‘Anyone who deals with drugs is no longer safe. That is the new reality.’ This is what Kristian Vanderwaeren, the chief executive of customs, said in a response to Friday’s events, in which two dock workers were gagged and threatened on the customs premises in the Waasland port. ‘We have been confiscating a lot of drugs recently. But protection is urgently needed throughout the entire chain of seizure, storage and processing. We receive support from the police. That’s going well, but just like us, they don’t have enough capacity. That makes it difficult.’ According to Vanderwaeren, the storage of cocaine must therefore be limited to a minimum period. ‘To achieve this, the capacity to burn cocaine must be increased.’
Nervous criminals
Customs and police services in the port of Antwerp have had an exceptional few weeks. During the month of October alone they intercepted more than 23 tons of cocaine. Last Friday, another 7.5 tons were found in a refrigerated container at quay 1742. The number of seizures is also increasing in Rotterdam, where the same drug gangs are active. It seems that the war on drugs in Antwerp and Rotterdam is finally starting to hurt the drug gangs in the pockets. Until recently, a seized load was simply a calculated risk that hardly disrupted the organization. That seems different now. It leads to nervousness, because among criminals there is always someone who has to pay for the costs of a lost load.
Until now, violence in the streets of Antwerp has been mainly limited to the drug gangs themselves, but that now seems to be changing because the gangs are taking the risk of stealing their confiscated loads again.
Animal skins
In mid-October, the Rapid Response Team (SRT) of the Antwerp local police narrowly prevented a heavily armed drug gang from stealing back a shipment of 10 tons of seized cocaine from customs.
On Friday, at the Linkeroever border inspection post in the Waaslandhaven, two dock workers working on behalf of customs were gagged by three men and threatened with knives. “The criminals targeted a container with animal skins that had been seized by the Federal Agency for the Safety of the Food Chain (FASFC),” says Bart Torrekens, customs officer and chairman of the independent trade union NUOD. The FASFC is located in the same buildings as customs. According to Torrekens, the container was probably not seized because it was suspected to contain drugs, but merely to check the skins.
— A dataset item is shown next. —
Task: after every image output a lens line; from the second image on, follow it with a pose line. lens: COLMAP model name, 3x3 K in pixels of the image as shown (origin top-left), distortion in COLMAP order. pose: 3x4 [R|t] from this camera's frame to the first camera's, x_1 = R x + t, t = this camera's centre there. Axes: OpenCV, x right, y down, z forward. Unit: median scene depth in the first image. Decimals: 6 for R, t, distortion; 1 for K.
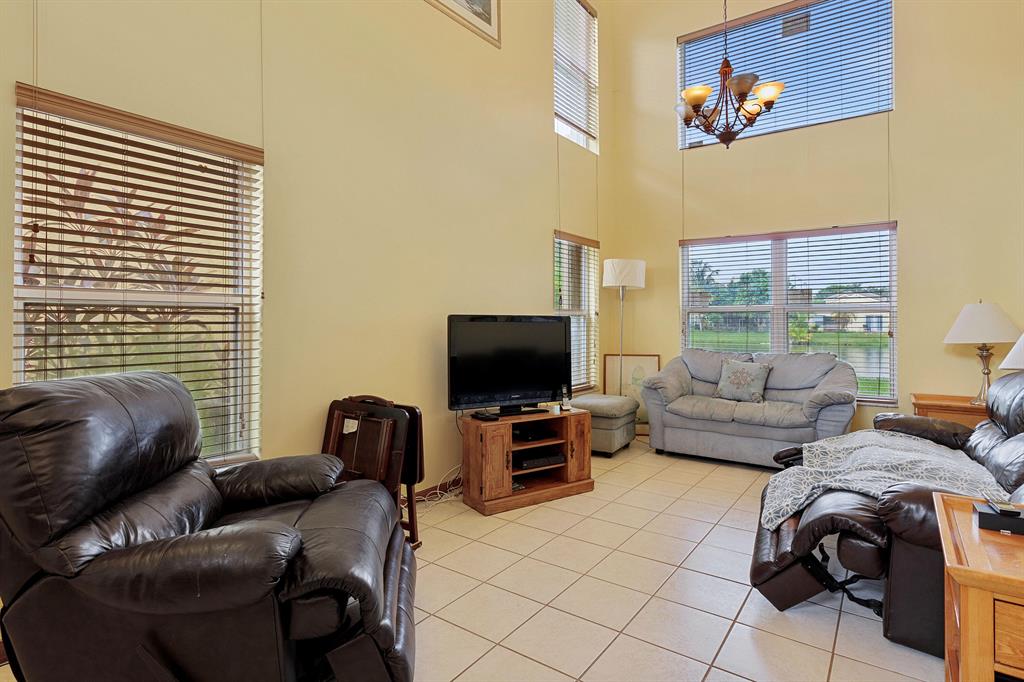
lens RADIAL K [[521.7, 0, 510.1], [0, 521.7, 333.4], [0, 0, 1]] dist [-0.004840, -0.000011]
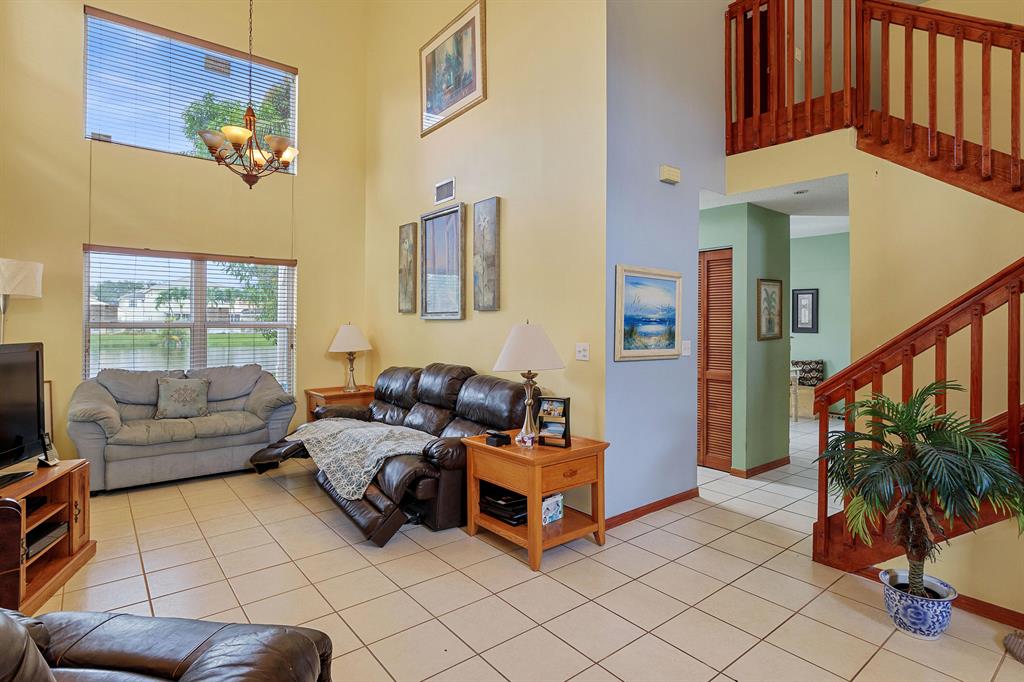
lens RADIAL K [[521.7, 0, 507.3], [0, 521.7, 332.9], [0, 0, 1]] dist [-0.004840, -0.000011]
pose [[0.263501, -0.014656, 0.964548, -0.394953], [0.016798, 0.999803, 0.010602, -0.038091], [-0.964513, 0.013409, 0.263696, 0.137264]]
That is why the container had been there for several days.
“I suspect that there was a GPS tracker in the container and that this is how the drug gang found out where it was,” says Torrekens. To date, it is not 100 percent certain whether the container contained drugs and – if so – whether the gang managed to take the drugs. The Antwerp public prosecutor’s office does not want to comment on the investigation. “We are certainly concerned about the violence that is becoming increasingly violent,” says Stephanie Chomé of the public prosecutor’s office. ‘We confiscate a lot of drugs. The result is an additional safety risk that we must urgently adapt to.”
Torrekens, who himself works for the armed security service of customs, advocates for more heavily armed customs officers. ‘Customs officers are being followed. Cars with Dutch license plates drive slowly past our posts. That is not intended to reassure people. There are 30 of us, but we could use twice as many. And we should also get machine guns instead of our pistols. The criminals are also heavily armed.”
Permits
Another tricky point is the combustion of the cocaine. ‘We used to be able to go to Ghent, Harelbeke and Bruges to burn the cocaine. But due to changed environmental legislation, this can now only happen in Antwerp or Brussels. We certainly do not advocate traveling unnecessary distances with cocaine, because that is also a risk. But in the Netherlands they destroy the drugs the same day. That should be possible here too.’
Burning faster is also the solution that Kristian Vanderwaeren advocates. ‘But it’s not always that simple. If the cocaine is just in the deck load, it’s easy. But it is often built into the walls or incorporated into the goods. Then it must first be removed from there and then put into barrels. That takes a lot of time.’
There were no political reactions from Finance Ministers Vincent Van Peteghem (CD&V) and Annelies Verlinden (CD&V) last weekend. Only the Minister of Justice Paul van Tigchelt (Open VLD) announced ‘that he would contribute to a solution’.